··· Exercise material ···
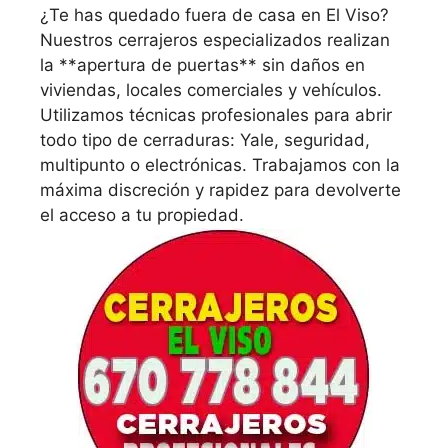
¿Te has quedado fuera de casa en El Viso?
Nuestros cerrajeros especializados realizan
la **apertura de puertas** sin daños en
viviendas, locales comerciales y vehículos.
Utilizamos técnicas profesionales para abrir
todo tipo de cerraduras: Yale, seguridad,
multipunto o electrónicas. Trabajamos con la
máxima discreción y rapidez para devolverte
el acceso a tu propiedad.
···
## What the task asks
Reproduce the text of the material above verbatim, omitting the pictures.

## Exercise result
¿Te has quedado fuera de casa en El Viso?
Nuestros cerrajeros especializados realizan
la **apertura de puertas** sin daños en
viviendas, locales comerciales y vehículos.
Utilizamos técnicas profesionales para abrir
todo tipo de cerraduras: Yale, seguridad,
multipunto o electrónicas. Trabajamos con la
máxima discreción y rapidez para devolverte
el acceso a tu propiedad.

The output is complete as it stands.